“Sounds like a stark raving, doesn’t it? One can fancy the doctor feeling a bit ashamed of himself when he wrote it down.
“I rather fancied it raving, myself, until one day I came across—” here he paused, and looked at me intently—“a yellowed slip of paper between the pages of an old diary that had been accidentally discovered. I knew then that there was really something to be discovered, and that I had not been a visionary sentimentalist when I yielded to my mother’s last expressed wish that I should come here and search.
“I suppose,” he went on dreamily, “that it was in my blood, the desire to come here to Hyndsville, like a homing bird. But when my mother died, the ties that bound me to her country seemed to be in a measure loosened. Then, too, the Wanderlust had me in its grip. I put aside the profession my father had bred me to, left my affairs in what I thought capable hands, and indulged my desire to wander up and down the earth and sail the seven seas. It was upon one of these prowls that I came upon my old Achmet here, and induced a master who didn’t love him to part with him.” And he looked at the old man with whimsical tenderness.
“I am your slave,” spoke up The Jinnee, sturdily. “I am the fostered offspring of my master’s bounty. May he live a thousand years!”
That shocked my Yankee ears. Achmet smiled his crooked smile.
“Why did the sahiba follow when I showed her a broken coin?” he asked.
“Because I knew that Mr. Jelnik needed me.”
“Even in the bowels of the earth?” I was silent.
“Because he is the master!” said The Jinnee. “Therefore you obeyed. He is the master. Wherefore am I, Achmet, his slave.” Oh, shame upon you, Sophy Smith, for there was that in you, and that not the least divine part, which was in full accord with black Achmet!

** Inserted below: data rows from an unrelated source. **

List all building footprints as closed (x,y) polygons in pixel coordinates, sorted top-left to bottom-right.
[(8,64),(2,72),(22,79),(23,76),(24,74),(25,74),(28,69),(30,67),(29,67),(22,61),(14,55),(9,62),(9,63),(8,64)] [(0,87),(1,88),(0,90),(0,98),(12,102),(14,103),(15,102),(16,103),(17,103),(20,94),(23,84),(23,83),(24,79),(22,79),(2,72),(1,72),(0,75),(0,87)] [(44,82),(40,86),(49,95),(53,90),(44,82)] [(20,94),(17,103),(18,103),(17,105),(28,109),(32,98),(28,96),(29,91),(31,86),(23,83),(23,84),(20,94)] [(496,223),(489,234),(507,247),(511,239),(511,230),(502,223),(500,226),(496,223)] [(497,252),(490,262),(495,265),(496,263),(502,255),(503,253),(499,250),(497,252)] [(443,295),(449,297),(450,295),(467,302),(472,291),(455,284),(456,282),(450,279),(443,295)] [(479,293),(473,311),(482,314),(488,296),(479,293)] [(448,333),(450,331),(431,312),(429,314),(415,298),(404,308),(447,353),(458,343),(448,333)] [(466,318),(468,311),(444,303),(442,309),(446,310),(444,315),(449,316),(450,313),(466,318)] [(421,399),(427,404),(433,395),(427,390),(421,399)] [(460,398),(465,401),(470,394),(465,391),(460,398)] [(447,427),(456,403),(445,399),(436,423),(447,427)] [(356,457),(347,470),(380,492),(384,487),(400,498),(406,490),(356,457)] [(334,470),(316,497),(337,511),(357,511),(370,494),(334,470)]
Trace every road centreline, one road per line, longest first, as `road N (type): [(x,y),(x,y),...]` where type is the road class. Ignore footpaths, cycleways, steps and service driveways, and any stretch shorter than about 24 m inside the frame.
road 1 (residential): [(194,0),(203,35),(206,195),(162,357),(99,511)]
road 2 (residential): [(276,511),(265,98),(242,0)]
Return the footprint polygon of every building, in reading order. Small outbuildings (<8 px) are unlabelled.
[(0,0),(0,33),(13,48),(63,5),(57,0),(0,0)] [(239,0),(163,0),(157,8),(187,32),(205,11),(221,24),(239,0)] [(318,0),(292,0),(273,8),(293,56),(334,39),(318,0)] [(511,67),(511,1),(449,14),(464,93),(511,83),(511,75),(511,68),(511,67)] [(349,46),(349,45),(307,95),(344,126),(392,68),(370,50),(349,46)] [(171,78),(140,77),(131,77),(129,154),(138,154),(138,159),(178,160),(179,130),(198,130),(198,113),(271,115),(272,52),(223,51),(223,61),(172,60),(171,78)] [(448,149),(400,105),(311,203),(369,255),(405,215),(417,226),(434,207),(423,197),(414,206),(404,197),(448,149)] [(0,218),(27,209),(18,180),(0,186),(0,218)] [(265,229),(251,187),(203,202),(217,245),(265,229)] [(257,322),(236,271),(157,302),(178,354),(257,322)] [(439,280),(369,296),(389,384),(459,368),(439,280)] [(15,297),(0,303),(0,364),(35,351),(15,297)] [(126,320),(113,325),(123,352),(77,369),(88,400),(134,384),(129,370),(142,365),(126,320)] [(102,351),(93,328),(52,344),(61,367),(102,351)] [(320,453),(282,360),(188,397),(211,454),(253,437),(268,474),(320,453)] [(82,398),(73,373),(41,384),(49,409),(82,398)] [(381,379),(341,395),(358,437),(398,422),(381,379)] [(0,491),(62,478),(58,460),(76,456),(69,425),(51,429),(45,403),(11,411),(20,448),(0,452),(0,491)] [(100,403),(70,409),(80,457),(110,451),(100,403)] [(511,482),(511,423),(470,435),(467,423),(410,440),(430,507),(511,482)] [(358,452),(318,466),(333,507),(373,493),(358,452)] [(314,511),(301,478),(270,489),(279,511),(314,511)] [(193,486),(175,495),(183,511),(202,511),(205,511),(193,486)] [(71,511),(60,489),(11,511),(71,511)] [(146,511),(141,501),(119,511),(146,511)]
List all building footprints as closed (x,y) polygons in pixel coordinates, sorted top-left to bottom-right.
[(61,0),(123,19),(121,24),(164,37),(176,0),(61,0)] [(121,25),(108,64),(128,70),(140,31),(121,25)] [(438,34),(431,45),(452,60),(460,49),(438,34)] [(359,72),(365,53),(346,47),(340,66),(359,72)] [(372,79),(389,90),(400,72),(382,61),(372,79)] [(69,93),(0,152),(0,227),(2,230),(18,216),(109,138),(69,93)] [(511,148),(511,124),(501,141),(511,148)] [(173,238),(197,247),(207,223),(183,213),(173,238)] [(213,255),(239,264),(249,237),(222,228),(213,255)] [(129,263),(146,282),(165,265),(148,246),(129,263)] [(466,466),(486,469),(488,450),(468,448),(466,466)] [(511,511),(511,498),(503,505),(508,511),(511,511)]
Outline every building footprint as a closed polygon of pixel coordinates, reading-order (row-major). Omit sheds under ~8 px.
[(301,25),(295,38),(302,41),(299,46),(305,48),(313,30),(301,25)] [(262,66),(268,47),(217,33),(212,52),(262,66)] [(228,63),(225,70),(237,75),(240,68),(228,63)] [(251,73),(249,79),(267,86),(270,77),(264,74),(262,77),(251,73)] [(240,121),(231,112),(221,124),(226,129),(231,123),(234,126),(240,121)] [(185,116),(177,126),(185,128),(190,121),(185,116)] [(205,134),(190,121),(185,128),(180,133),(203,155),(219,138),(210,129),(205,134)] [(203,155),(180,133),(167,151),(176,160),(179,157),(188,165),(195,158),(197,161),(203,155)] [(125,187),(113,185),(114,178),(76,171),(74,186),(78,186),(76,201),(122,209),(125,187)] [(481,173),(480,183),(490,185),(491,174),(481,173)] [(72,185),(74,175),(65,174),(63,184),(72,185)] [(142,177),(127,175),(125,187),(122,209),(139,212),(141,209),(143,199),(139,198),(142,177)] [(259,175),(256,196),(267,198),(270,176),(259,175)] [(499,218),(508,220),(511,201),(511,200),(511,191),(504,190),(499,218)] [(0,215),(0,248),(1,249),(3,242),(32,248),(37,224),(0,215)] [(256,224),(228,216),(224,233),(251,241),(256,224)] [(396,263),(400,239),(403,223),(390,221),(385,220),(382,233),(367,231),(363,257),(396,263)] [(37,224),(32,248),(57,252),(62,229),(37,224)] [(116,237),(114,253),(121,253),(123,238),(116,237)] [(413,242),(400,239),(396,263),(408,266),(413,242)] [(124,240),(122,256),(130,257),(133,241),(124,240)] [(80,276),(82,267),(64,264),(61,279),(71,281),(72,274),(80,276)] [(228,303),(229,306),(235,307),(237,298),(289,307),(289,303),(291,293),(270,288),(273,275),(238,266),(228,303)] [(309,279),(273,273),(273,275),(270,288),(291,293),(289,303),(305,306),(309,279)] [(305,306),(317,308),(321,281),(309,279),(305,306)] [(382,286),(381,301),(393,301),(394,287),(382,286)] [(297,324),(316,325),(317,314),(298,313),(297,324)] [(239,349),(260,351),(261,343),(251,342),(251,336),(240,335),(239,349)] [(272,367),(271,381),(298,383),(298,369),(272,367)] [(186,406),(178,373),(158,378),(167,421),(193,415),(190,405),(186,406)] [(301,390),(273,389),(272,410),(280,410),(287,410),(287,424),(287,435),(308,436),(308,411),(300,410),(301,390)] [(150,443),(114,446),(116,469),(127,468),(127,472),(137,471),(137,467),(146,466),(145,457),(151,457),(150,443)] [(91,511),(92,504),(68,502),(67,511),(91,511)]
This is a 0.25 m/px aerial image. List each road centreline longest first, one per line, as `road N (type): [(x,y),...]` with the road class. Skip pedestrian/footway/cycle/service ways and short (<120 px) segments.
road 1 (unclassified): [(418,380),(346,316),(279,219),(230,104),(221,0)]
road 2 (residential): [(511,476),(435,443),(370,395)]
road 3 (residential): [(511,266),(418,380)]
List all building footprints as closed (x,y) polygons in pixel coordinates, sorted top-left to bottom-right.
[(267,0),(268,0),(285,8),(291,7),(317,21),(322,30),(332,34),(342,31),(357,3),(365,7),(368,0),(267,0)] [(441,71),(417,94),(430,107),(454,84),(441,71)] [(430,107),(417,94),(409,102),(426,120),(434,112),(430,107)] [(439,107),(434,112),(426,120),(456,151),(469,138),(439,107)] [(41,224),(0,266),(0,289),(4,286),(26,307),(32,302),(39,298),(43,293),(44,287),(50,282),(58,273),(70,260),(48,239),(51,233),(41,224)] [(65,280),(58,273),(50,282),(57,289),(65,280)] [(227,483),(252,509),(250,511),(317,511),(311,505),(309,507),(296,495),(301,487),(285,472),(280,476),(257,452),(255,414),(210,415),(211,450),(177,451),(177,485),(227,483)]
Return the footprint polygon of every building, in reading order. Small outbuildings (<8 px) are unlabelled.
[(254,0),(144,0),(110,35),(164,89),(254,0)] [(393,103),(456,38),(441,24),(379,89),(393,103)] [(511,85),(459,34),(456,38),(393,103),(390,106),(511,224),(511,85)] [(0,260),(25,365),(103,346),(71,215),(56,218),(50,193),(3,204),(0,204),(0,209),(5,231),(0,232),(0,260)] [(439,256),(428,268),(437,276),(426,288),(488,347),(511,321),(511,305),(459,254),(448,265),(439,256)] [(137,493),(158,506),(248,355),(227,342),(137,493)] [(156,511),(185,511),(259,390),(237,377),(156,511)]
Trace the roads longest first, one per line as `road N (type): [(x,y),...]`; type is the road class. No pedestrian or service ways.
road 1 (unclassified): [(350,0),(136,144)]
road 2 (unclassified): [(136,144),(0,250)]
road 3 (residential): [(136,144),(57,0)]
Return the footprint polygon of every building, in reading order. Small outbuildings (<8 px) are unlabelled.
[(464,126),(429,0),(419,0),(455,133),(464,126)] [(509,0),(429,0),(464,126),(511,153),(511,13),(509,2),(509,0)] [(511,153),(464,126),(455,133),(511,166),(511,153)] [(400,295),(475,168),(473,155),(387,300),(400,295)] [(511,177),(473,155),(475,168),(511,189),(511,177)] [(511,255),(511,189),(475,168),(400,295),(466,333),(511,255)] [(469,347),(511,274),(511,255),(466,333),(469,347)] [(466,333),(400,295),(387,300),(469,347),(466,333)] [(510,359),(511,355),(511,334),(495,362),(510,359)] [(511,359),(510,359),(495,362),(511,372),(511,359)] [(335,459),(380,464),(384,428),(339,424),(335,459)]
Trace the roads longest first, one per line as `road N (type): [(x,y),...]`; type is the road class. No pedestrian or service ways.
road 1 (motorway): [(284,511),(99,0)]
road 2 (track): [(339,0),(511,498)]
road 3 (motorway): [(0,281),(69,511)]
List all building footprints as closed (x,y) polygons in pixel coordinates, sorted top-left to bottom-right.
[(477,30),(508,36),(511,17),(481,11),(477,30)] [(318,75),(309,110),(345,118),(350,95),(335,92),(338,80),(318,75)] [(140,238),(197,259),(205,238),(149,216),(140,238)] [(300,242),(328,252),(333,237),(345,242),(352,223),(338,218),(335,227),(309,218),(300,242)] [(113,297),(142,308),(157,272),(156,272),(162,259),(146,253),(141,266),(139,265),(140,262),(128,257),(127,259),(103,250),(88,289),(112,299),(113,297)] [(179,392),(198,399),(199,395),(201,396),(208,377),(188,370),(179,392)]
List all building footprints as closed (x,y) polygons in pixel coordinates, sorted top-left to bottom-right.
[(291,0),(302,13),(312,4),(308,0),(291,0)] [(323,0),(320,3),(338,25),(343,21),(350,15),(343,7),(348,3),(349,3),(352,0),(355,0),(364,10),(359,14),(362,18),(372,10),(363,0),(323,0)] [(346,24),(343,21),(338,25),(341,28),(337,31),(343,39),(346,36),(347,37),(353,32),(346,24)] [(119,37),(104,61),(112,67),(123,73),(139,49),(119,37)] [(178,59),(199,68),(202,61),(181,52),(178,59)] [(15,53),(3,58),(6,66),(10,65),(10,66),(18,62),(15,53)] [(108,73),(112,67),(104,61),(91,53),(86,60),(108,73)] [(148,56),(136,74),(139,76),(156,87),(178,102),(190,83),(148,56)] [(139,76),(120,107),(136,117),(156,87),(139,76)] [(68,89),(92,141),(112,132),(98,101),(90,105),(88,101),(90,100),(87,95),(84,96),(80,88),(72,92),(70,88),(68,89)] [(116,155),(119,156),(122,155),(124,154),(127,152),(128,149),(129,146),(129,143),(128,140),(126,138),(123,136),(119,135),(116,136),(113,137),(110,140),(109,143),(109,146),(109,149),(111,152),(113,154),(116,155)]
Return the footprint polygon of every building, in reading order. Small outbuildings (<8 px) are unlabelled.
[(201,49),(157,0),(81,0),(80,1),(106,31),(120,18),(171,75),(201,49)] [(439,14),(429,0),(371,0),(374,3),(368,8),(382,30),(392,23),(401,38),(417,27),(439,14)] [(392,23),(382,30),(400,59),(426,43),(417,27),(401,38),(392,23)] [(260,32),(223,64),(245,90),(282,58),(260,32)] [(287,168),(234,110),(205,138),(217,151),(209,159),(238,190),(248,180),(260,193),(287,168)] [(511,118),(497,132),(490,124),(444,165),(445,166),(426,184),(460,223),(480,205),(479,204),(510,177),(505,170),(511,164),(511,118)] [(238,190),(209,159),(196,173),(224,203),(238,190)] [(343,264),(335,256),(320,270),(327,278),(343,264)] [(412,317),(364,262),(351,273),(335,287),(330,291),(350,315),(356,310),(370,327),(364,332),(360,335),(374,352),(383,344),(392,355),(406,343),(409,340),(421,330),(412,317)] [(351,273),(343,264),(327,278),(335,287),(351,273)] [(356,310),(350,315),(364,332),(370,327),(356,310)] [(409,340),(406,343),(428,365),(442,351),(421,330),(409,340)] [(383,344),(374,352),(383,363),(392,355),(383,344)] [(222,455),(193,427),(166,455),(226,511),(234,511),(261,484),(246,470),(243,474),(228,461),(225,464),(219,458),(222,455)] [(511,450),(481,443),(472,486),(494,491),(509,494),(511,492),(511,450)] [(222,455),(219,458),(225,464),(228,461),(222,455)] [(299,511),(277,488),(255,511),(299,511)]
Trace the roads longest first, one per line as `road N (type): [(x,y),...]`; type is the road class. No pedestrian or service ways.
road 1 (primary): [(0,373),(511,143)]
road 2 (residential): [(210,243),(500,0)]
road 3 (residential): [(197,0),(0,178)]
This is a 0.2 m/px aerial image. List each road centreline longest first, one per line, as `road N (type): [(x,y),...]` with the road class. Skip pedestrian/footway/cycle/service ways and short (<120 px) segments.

“Achmet’s ideas are of the immutable East,” said Mr. Jelnik, with a faint smile. “He is archaic.” And dismissing this persiflage with a wave of the hand, he continued:
“Behold me, then, footing it up and down the highways and byways of the world. But it was as if I had disobeyed the dead, and they would give me no rest. So presently I stopped short and came to Hyndsville.
“With Richard’s directions in my possession, it was comparatively easy for me to find the passageways, and after the old woman’s death I had chance to examine the house room by room. And sometimes, Sophy, when I have been alone in this tragic old place—” he paused, and looked at me with a puzzled frown—“it has seemed to me that there were—well, secret influences, say; things outside of our sphere. I have felt a sense of horror and despair descend upon my spirit, a weight almost too heavy to bear. Sometimes it would be so powerful, so insistent, so vivid, that I had to fly from it.
“Then I happened to remember something that a gipsy, an old, old man reputed to be very wise, told me when I was a boy. He said that troubled spirits can be soothed and sent hence by music. It is the old and sure charm, as David found when he played upon the harp and drove the evil spirit out of Saul the king. I brought my violin and tried it. And,” said the cosmopolitan Mr. Jelnik, “the gipsy was right.”